Doing the right thing got harder and harder. Ended up on this train, being a Saturday dad.
Supplementary
She was stuck with a marriage
Like an old, unsharpened pencil
Over the years she had got used
To how it felt, but ultimately
It was pointless
He was a lonely librarian
Called Ronan, living his life
As a misheard dad gag. The ice
Was broken at speed-dating dos
But it soon froze over again
They met by accident in a
Designer coffee bar when she
Slipped and slopped her
Iced latte in his lap - now you’d
Think this would have chilled
His ardour. But no,
It was love at first dab
They trysted weekly at the
Twisted Melon, a seedy motel
In the crumpled outskirts of town
Where moral compasses
Ran out of direction
She could never leave her
Lightweight husband though
The unbearable mass of
Wasted years would surely
Snap every balsa wood bone
In his body
And Ronan the librarian
Understood.

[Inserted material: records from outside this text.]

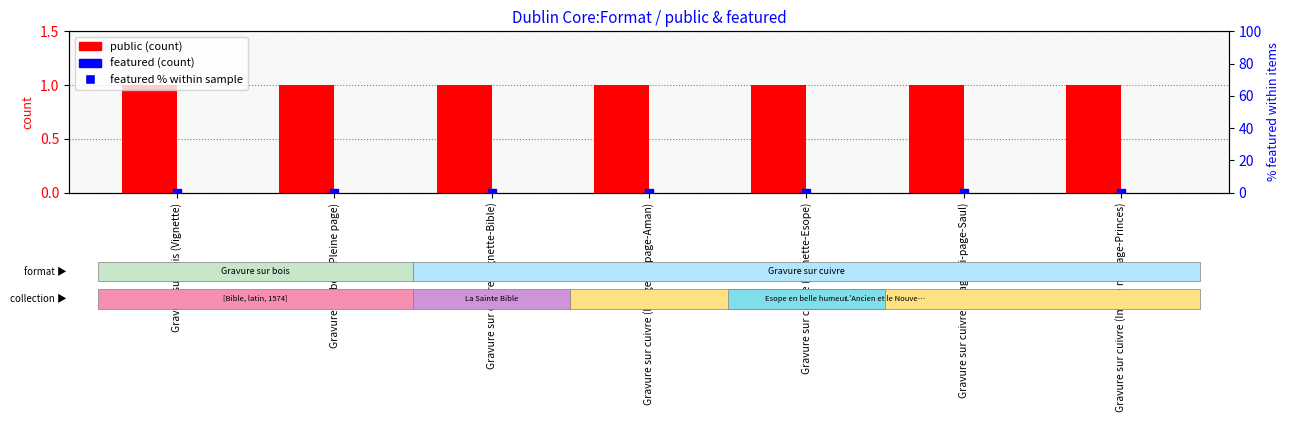

What is the average value of the public series?

1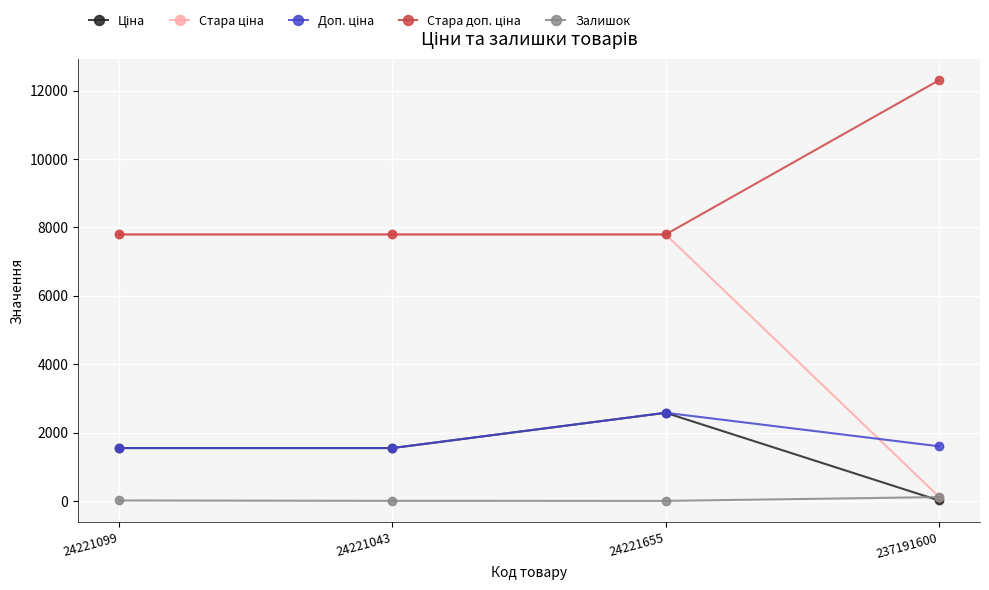

At which category is the sum across all series the highest?

24221655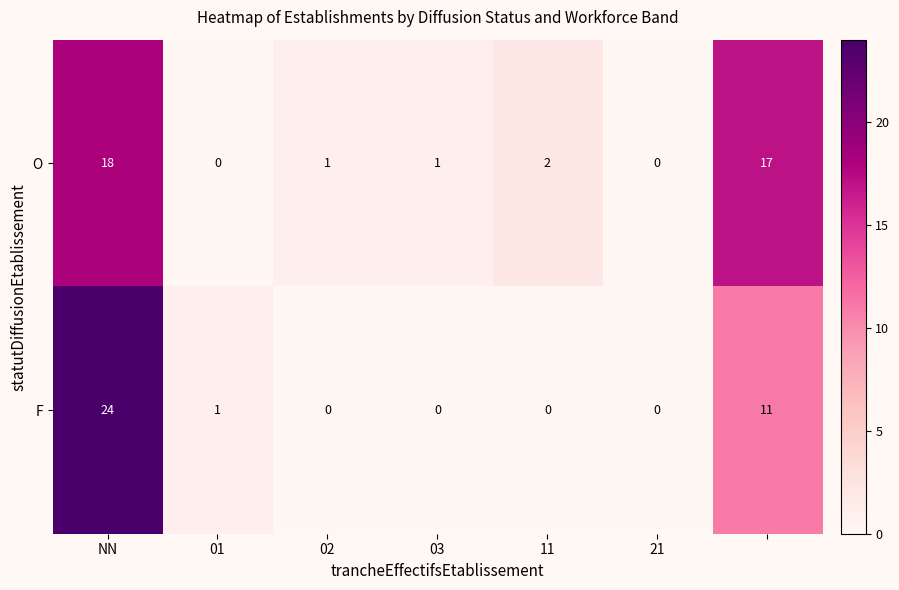

What is the average value of the F series?

5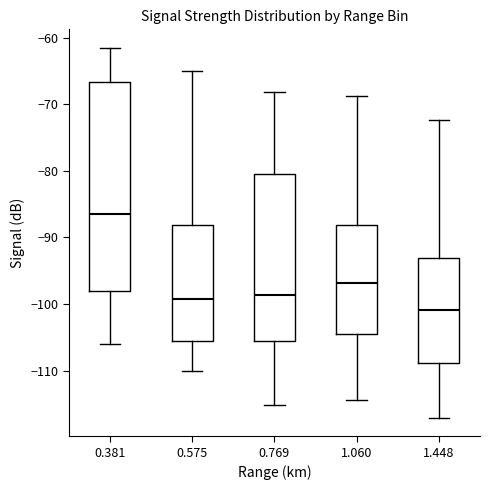

Which box is the tallest, from its lower edge to its upper edge?

0.381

He might aspire
To be the minimum wage in
Her emotional economy, but he
Was content to be a
Supplementary benefit
The Walk
He never
Wanted to go on this walk
Anyway
He smiled sweet as
In acquiescence, but
As soon as her back was turned
His face soured
Like a toddler tasting lemon
He would much rather have
Spent the afternoon
Observing the surf
In the company of beer and chips
In the beachside cafe
But no
It was decided
The walk began
Relatively uneventfully
Birds fled, too briefly to identify
Over acre upon acre of reeded shallows
That alchemised from silver to lead
As clouds gathered in a
Meteorological boil
Blew brollies to brackets
And drenched them both
The beachside cafe
Beckoned
With the wind whistling round the corner house like the sound effects in a Radio Three Afternoon Drama, you’d sit with your Gran at the old dining table, finishing a nine hundred and ninety-nine piece jigsaw, because the last piece was *.
In the attic at parties, a cross-legged circle would form on the threadbare carpet and you’d shake your head when you were offered a drag, and they’d grin and close ranks with this sentence: You don’t know what you’re *.
*
And there was that time when you’d plucked up sufficient courage to visit your dad in the cabbage-smelling hospice, even though you were on the other side of town, and you were out in plenty of time, in the rain, for the circular, but you got there too late to say goodbye, because, of course, the bus was *.
The therapist is staring at the little motes of dust as they sparkle in the fickle fingers of summer sunlight poking through the blind, and at the end of the session she chews on the end of her biro and says: I’m not sure if we’re getting anywhere here. It’s as if there’s a fundamental part of you that’s *.